START Text provided

Once the chair was back on safe ground, I transferred to it and drove it around a bit. Sure enough, it was noticeably quieter. Not absolutely silent, which is fine—I’m not of the old-school “chairs should be seen but not heard” mindset—but enough of an improvement that I had to ask for reassurance that the problem was truly resolved a mere three or four times.
That the technician didn’t seem particularly curious as to why my month-old casters had been clogged with a doll-wig’s worth of tresses is perhaps indication that he’s seen some wild stuff in his years in his profession of choice. I, however, was racking my brain trying to figure it out.
He was packing up to leave, and I was running my fingers over my craniotomy ridge and thus through my hair as I absentmindedly do when I’m trying to spur my brain into action, when it came to me.
“Oh geez,” I said. “I got a haircut a few weeks ago. I must not have noticed that they hadn’t swept up and driven through the trimmings.”

END Text provided

▶ **What you will do**
[A] In the wheelchair passage, how many times did the narrator ask for reassurance that the problem was truly resolved?
[B] In the wheelchair passage, substitute "less noisy" for "quieter" and write out the part from "Once the chair" to "or four times.".
[C] Resume the wheelchair passage and write what comes next after the narrator's remark about the haircut.
The rows are not needed for any of this work.

START Stored data

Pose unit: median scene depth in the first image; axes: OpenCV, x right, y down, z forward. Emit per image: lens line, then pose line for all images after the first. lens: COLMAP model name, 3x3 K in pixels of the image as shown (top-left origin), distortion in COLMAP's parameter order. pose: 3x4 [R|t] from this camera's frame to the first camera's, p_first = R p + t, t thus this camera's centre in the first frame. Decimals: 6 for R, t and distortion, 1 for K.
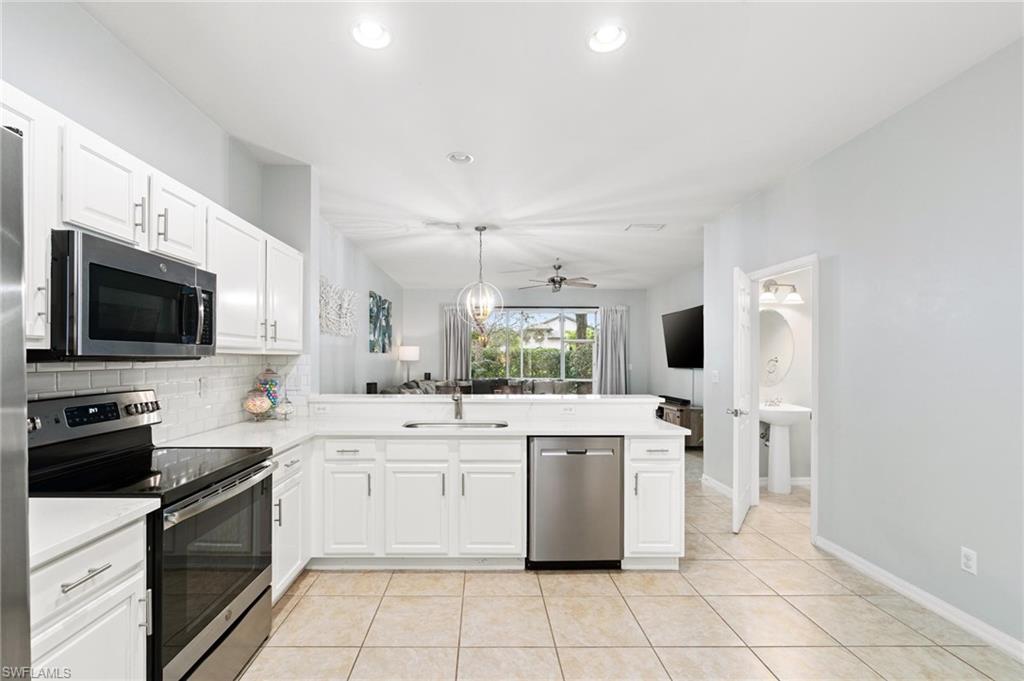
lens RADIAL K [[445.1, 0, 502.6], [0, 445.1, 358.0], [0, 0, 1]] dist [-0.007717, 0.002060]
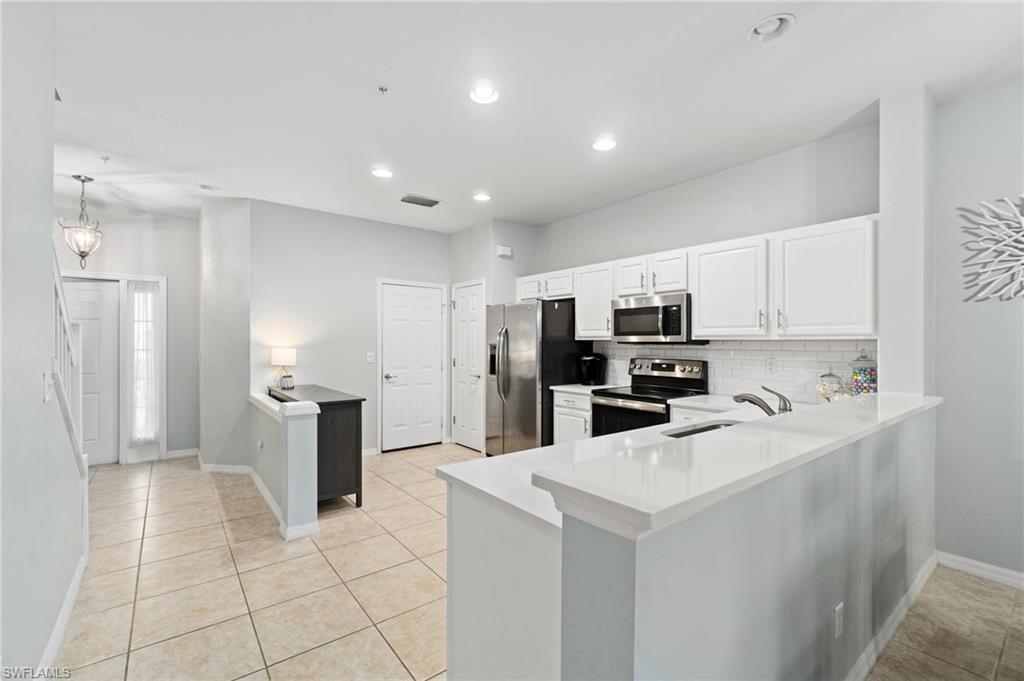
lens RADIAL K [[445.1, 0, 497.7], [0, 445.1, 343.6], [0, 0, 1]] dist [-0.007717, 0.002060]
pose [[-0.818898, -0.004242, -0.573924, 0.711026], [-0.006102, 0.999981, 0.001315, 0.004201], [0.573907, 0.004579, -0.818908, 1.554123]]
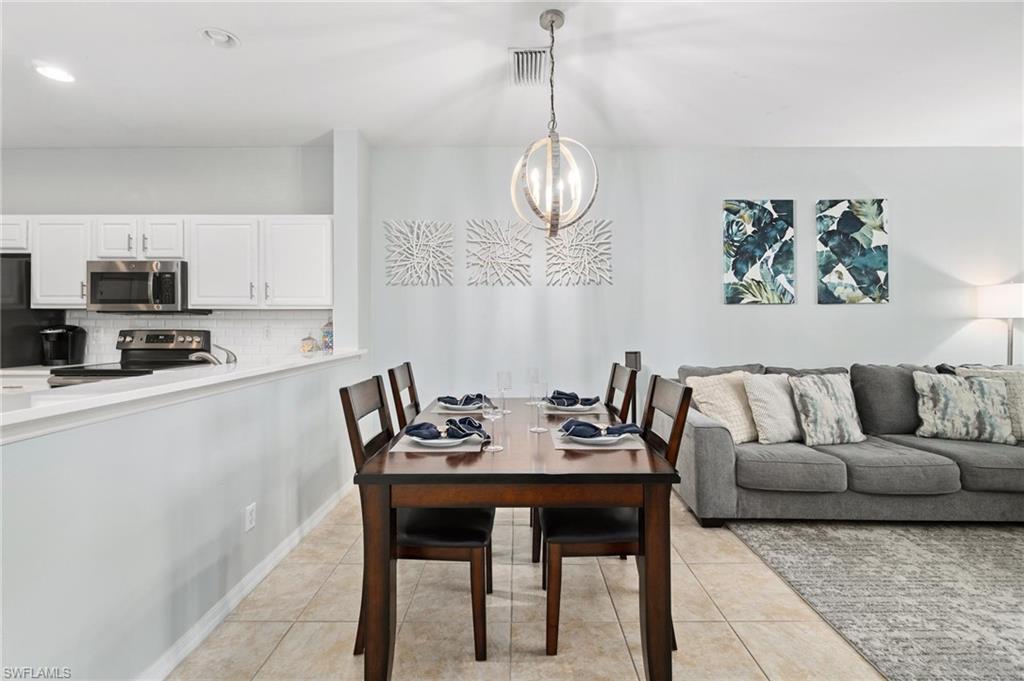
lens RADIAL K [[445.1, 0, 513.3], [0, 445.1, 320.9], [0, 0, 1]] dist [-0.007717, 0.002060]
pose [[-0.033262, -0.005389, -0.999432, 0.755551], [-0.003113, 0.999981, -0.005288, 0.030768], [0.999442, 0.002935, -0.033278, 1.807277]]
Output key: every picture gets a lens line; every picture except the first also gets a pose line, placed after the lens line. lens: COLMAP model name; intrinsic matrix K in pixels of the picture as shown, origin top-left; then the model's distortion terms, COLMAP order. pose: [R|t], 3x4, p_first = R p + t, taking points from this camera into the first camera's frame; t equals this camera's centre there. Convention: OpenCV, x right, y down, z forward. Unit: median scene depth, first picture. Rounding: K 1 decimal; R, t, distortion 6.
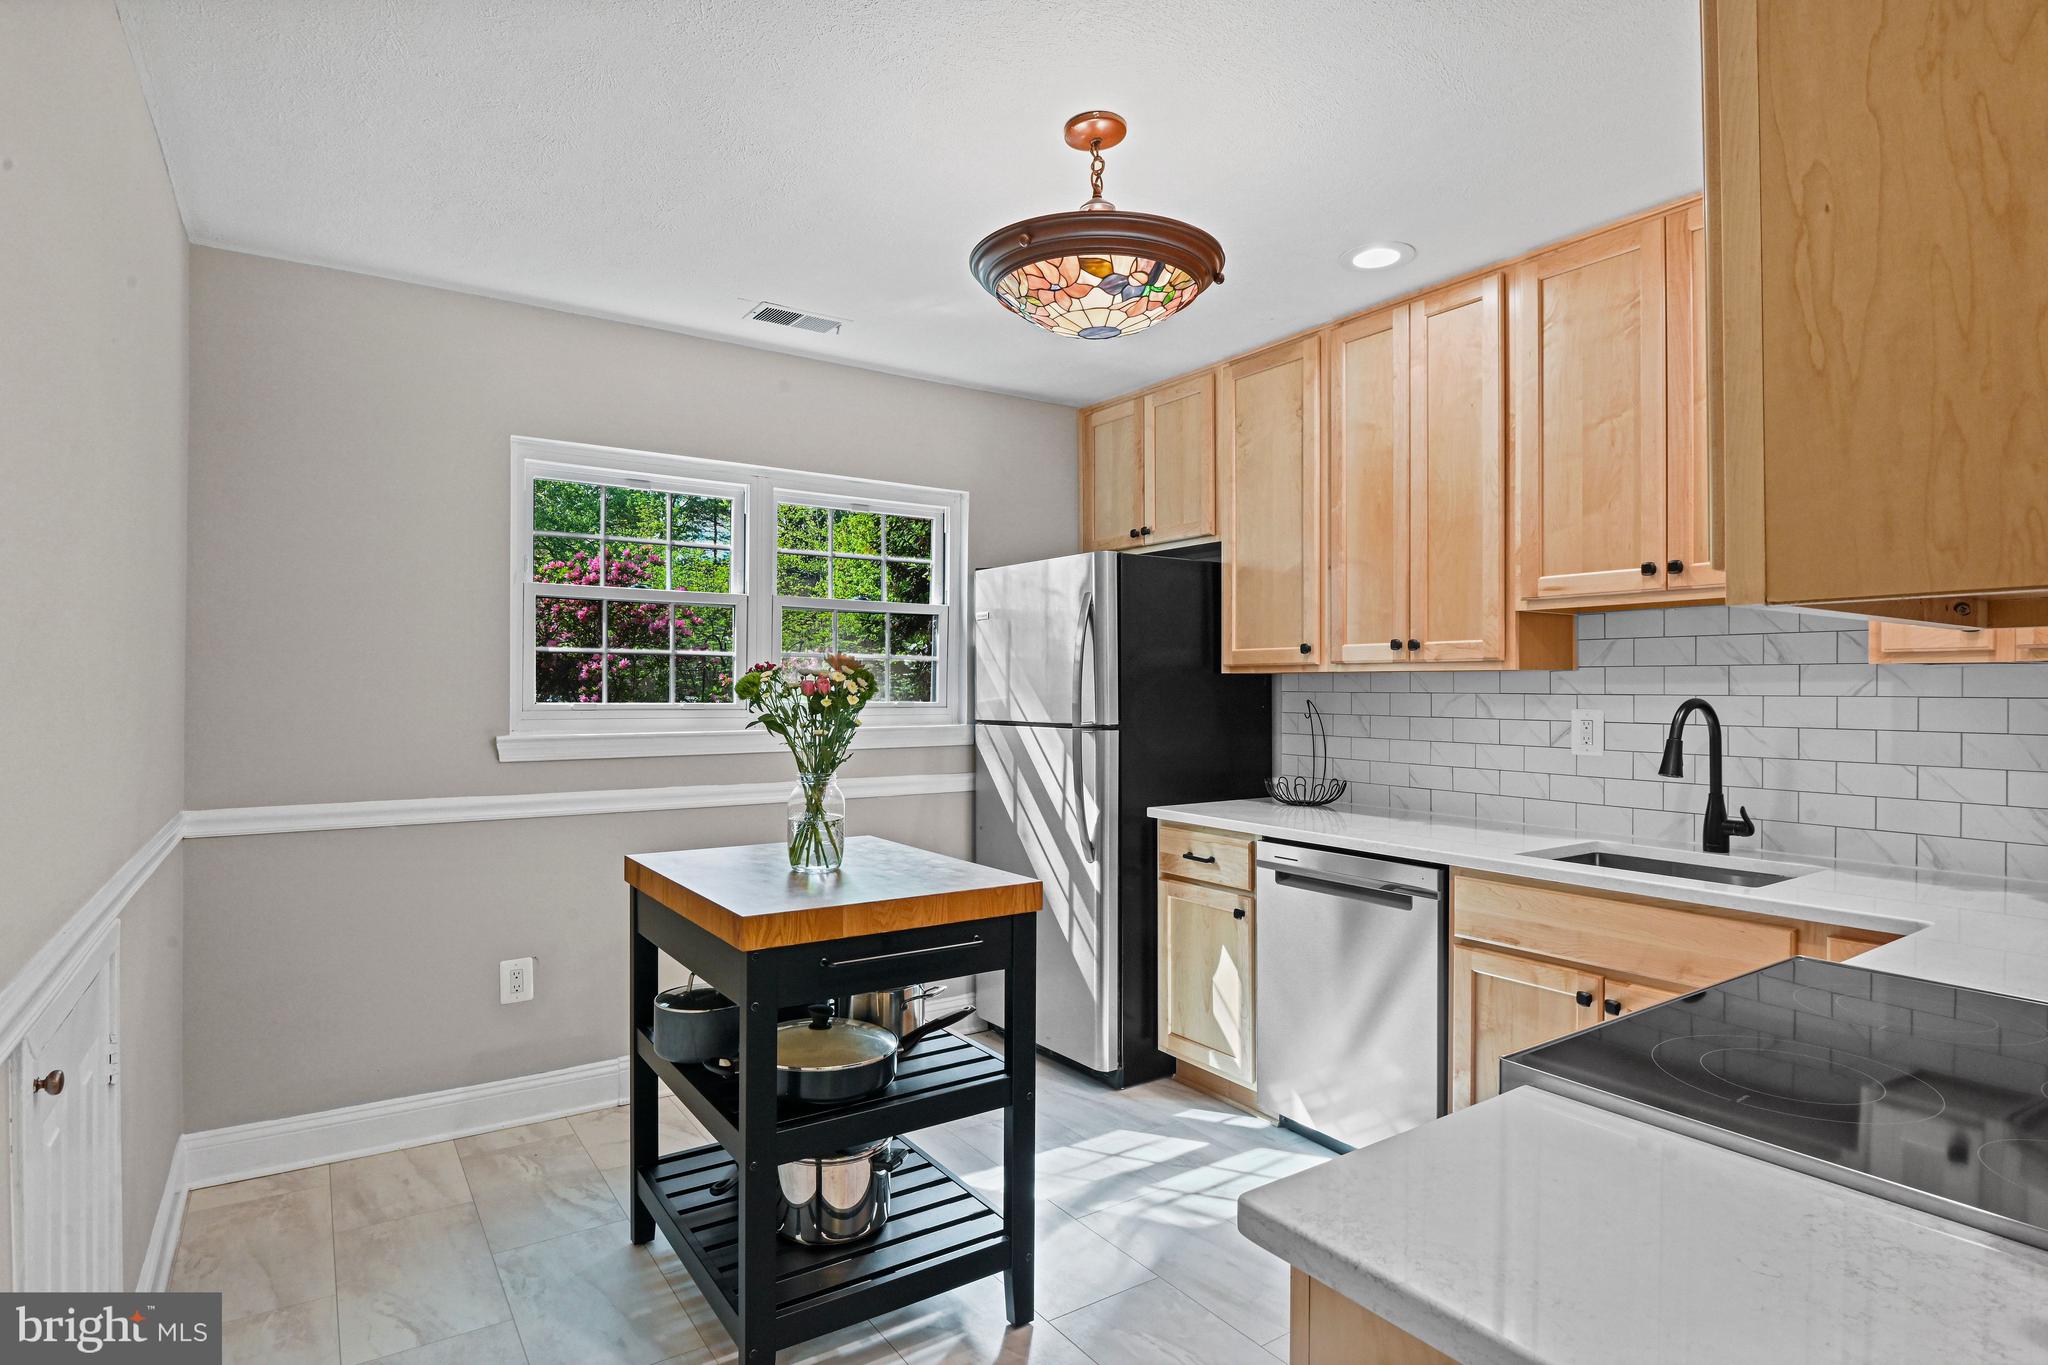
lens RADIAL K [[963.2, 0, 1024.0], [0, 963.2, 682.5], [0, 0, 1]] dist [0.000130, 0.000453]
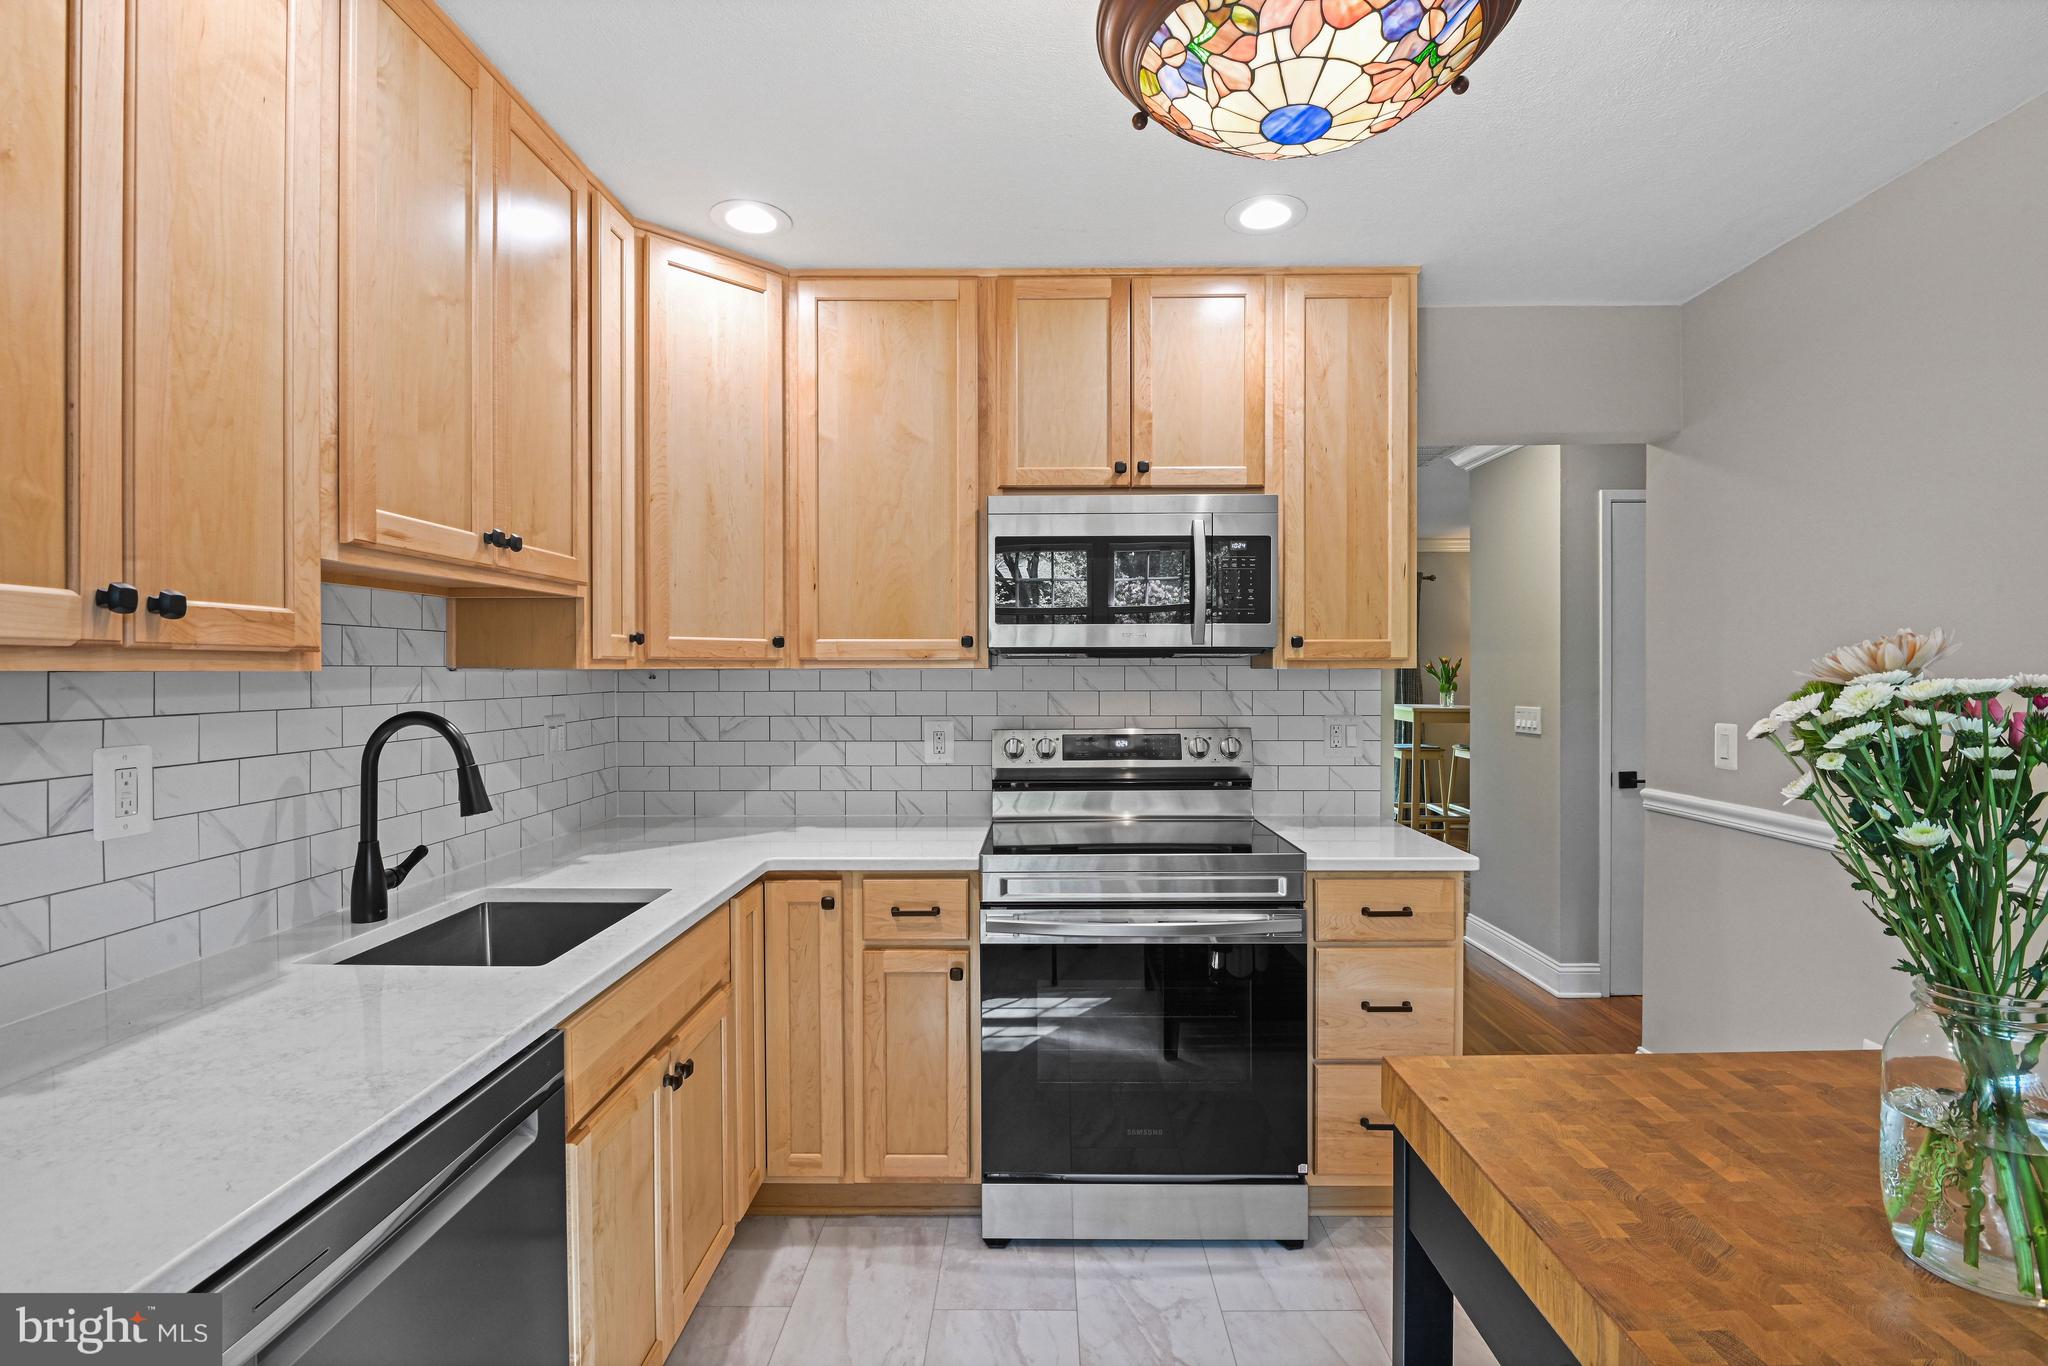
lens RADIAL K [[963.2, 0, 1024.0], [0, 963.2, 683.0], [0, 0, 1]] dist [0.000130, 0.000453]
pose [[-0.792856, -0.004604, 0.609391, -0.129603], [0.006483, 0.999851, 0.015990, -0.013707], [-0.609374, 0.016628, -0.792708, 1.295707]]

END Stored data

▶ **Results for each task**
[A] Three or four times.

[B]
Once the chair was back on safe ground, I transferred to it and drove it around a bit. Sure enough, it was noticeably less noisy. Not absolutely silent, which is fine—I’m not of the old-school “chairs should be seen but not heard” mindset—but enough of an improvement that I had to ask for reassurance that the problem was truly resolved a mere three or four times.

[C]
That’s right: I jammed up my casters with hair garbage. It all made sense now—the uniformity, the length, the just-washed appearance, the interspersed blond (the woman seated next to me had just endured a dye job). At least I’d been pleased with the splurgey cut, which I’d justified to myself as being part of my ongoing bid to define a personal aesthetic. I was practically high with relief. There’s no better drug than being handed back one’s mobility.
So while I won’t reveal what a good haircut goes for these days, nor will I disclose how much I spent on the service call, I will reveal that the emotional cost of both is a week of wheelchair-related anxiety compensated by a good chuckle shared with a technician you see so often you’ve formed a context-specific friendship. And also by a story to repeat ad nauseam to anyone polite enough to tolerate listening to it—including you, I guess, so thanks.